_Task statement_
Write out, character for character, every line from the one containing "## セキュリティ考慮事項" down to the final line.

(Records from a collection)
------------

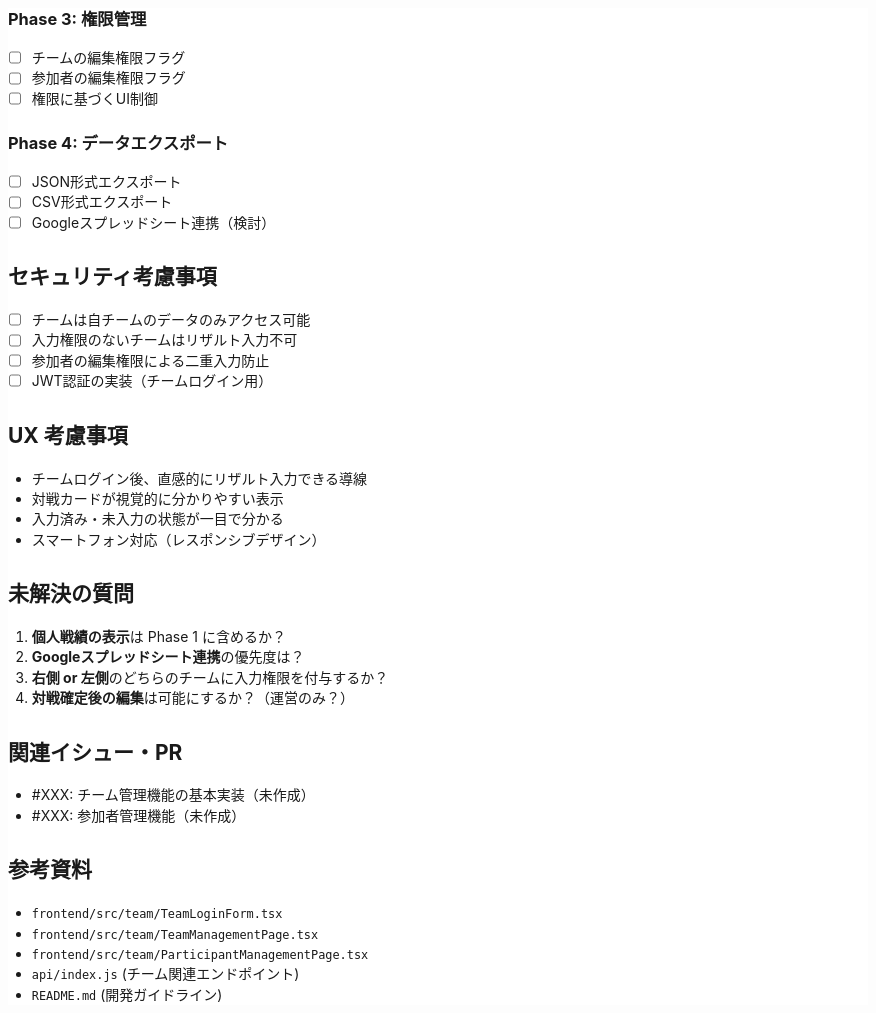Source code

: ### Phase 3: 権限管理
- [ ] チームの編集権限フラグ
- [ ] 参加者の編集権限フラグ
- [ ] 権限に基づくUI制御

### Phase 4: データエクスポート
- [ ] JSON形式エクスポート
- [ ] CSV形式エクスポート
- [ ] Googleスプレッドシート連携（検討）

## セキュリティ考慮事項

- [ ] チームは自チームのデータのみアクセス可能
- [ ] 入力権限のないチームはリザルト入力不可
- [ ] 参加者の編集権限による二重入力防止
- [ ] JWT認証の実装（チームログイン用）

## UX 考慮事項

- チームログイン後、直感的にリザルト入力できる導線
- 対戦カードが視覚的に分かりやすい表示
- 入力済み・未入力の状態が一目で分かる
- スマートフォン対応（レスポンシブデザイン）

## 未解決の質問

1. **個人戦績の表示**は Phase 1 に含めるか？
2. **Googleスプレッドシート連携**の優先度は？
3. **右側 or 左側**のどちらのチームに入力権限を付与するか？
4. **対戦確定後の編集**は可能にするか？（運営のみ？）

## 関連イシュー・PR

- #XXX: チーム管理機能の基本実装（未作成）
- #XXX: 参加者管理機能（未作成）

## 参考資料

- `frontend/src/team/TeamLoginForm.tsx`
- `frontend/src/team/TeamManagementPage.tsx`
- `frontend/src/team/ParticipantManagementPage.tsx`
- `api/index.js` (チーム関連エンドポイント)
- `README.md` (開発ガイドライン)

------------

_Written solution_
## セキュリティ考慮事項

- [ ] チームは自チームのデータのみアクセス可能
- [ ] 入力権限のないチームはリザルト入力不可
- [ ] 参加者の編集権限による二重入力防止
- [ ] JWT認証の実装（チームログイン用）

## UX 考慮事項

- チームログイン後、直感的にリザルト入力できる導線
- 対戦カードが視覚的に分かりやすい表示
- 入力済み・未入力の状態が一目で分かる
- スマートフォン対応（レスポンシブデザイン）

## 未解決の質問

1. **個人戦績の表示**は Phase 1 に含めるか？
2. **Googleスプレッドシート連携**の優先度は？
3. **右側 or 左側**のどちらのチームに入力権限を付与するか？
4. **対戦確定後の編集**は可能にするか？（運営のみ？）

## 関連イシュー・PR

- #XXX: チーム管理機能の基本実装（未作成）
- #XXX: 参加者管理機能（未作成）

## 参考資料

- `frontend/src/team/TeamLoginForm.tsx`
- `frontend/src/team/TeamManagementPage.tsx`
- `frontend/src/team/ParticipantManagementPage.tsx`
- `api/index.js` (チーム関連エンドポイント)
- `README.md` (開発ガイドライン)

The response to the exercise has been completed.